-- Opening Marker --

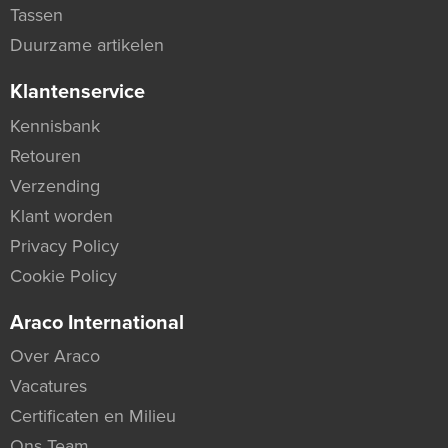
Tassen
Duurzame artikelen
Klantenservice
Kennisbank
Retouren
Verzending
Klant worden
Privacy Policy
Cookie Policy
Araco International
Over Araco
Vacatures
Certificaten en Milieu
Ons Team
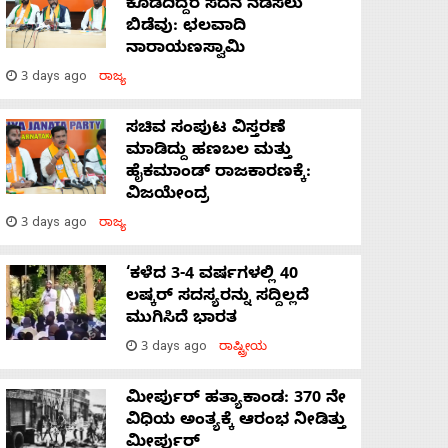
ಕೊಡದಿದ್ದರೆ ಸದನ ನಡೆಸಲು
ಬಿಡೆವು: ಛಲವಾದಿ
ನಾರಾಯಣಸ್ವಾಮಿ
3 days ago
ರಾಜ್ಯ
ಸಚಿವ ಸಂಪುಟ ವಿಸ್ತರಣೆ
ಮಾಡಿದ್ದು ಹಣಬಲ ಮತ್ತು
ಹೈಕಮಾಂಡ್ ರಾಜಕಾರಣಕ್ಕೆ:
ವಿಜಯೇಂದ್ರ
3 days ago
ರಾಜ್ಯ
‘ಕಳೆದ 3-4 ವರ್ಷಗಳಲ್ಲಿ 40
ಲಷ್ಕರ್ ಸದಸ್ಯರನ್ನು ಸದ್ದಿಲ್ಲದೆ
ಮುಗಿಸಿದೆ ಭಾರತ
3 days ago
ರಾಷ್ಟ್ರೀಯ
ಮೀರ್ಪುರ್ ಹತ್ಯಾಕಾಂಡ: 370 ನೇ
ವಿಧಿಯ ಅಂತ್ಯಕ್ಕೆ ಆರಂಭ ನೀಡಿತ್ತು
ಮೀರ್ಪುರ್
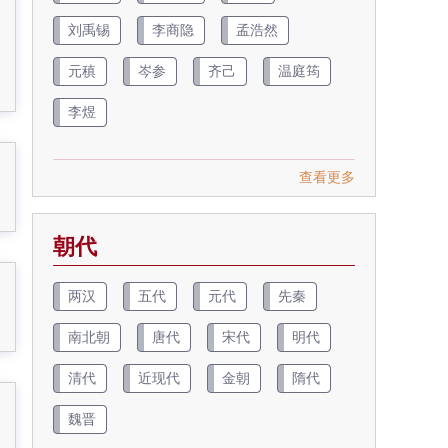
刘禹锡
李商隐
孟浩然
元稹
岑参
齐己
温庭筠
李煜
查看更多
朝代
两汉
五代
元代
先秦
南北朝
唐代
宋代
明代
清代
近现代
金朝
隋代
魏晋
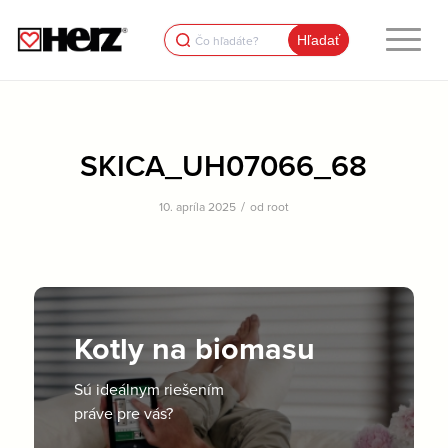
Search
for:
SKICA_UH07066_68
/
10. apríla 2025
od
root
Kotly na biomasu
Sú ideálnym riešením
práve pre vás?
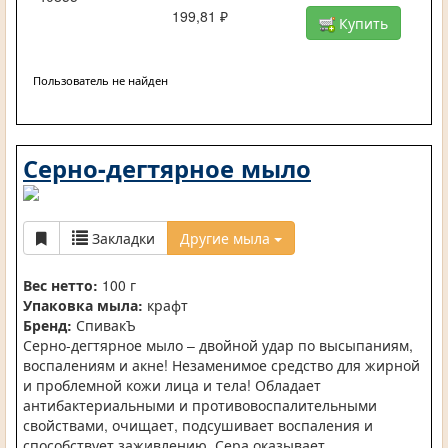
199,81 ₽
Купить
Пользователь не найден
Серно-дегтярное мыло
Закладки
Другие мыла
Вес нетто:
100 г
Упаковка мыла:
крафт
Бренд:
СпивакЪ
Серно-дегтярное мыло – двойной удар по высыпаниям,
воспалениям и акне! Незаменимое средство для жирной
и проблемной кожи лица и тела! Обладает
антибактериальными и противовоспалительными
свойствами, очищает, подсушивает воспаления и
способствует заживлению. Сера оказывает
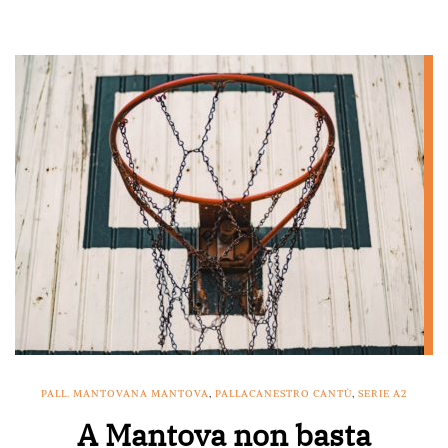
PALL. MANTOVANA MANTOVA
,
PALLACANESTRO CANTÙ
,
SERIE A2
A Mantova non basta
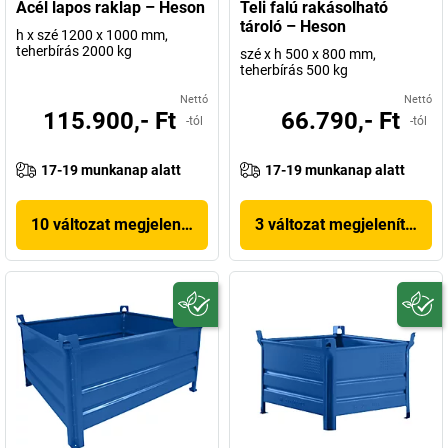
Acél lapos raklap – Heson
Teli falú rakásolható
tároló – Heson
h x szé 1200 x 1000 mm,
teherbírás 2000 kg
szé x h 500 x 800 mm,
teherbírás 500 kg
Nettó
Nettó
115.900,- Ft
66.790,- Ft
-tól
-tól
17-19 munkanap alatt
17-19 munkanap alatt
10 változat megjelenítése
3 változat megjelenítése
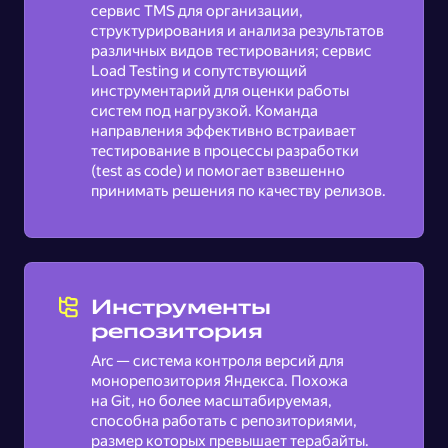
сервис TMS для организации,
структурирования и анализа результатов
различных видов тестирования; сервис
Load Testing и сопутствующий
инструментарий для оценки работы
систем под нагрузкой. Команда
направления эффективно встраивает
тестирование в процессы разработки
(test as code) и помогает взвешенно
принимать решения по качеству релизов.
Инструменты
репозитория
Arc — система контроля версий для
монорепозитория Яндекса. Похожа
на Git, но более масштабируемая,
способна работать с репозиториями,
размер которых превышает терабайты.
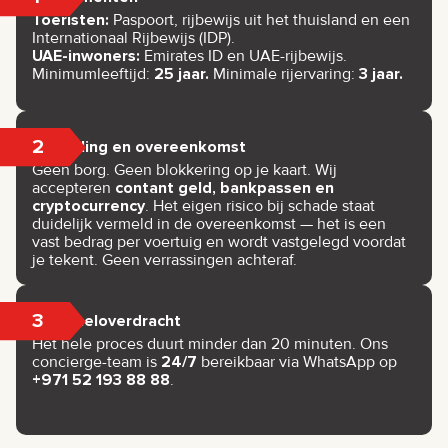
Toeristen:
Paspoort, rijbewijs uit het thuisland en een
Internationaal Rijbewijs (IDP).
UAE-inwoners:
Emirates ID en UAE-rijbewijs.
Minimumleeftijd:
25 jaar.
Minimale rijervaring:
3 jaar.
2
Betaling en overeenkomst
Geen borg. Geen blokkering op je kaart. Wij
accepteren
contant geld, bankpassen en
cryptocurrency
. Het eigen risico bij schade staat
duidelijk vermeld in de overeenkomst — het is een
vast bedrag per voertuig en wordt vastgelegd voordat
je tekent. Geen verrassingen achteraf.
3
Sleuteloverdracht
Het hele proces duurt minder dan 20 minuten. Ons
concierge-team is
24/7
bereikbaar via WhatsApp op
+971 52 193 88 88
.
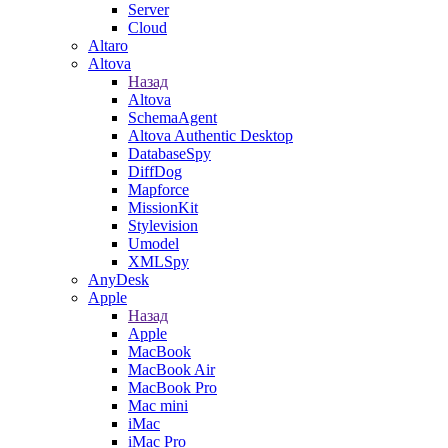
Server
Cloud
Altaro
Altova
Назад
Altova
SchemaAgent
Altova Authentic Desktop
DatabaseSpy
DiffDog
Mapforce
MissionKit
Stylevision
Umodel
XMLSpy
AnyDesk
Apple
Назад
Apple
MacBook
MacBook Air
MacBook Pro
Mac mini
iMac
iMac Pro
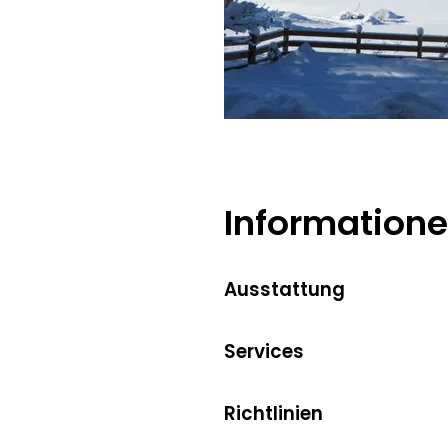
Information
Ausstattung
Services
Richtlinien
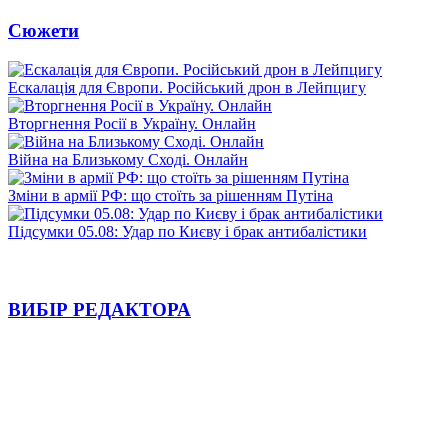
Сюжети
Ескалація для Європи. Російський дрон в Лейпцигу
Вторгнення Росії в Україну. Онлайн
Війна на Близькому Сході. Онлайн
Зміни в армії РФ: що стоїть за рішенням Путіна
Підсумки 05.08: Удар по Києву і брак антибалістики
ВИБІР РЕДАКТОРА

-- Closing Marker --

*ASSIGNED TASK:*
Count the lines in the entries above that hold the string "változat", and give that count without any other text.

*RESPONSE TO THE TASK:*
2